TASK INSTRUCTIONS — Exactly as given, transcribe each entry that follows.

INFORMATION SHOWN —
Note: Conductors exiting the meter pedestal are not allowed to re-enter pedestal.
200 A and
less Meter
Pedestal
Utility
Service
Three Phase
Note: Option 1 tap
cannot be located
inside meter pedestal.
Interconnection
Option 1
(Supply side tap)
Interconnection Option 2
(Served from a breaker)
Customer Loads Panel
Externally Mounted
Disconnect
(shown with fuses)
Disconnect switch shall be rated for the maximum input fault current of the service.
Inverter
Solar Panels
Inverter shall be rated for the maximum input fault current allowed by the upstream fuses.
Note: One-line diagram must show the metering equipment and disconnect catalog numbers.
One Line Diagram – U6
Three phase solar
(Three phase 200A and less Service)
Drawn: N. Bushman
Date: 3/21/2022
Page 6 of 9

WRITTEN SOLUTION —
Note: Conductors exiting the meter pedestal are not allowed to re-enter pedestal.
200 A and
less Meter
Pedestal
Utility
Service
Three Phase
Note: Option 1 tap
cannot be located
inside meter pedestal.
Interconnection
Option 1
(Supply side tap)
Interconnection Option 2
(Served from a breaker)
Customer Loads Panel
Externally Mounted
Disconnect
(shown with fuses)
Disconnect switch shall be rated for the maximum input fault current of the service.
Inverter
Solar Panels
Inverter shall be rated for the maximum input fault current allowed by the upstream fuses.
Note: One-line diagram must show the metering equipment and disconnect catalog numbers.
One Line Diagram – U6
Three phase solar
(Three phase 200A and less Service)
Drawn: N. Bushman
Date: 3/21/2022
Page 6 of 9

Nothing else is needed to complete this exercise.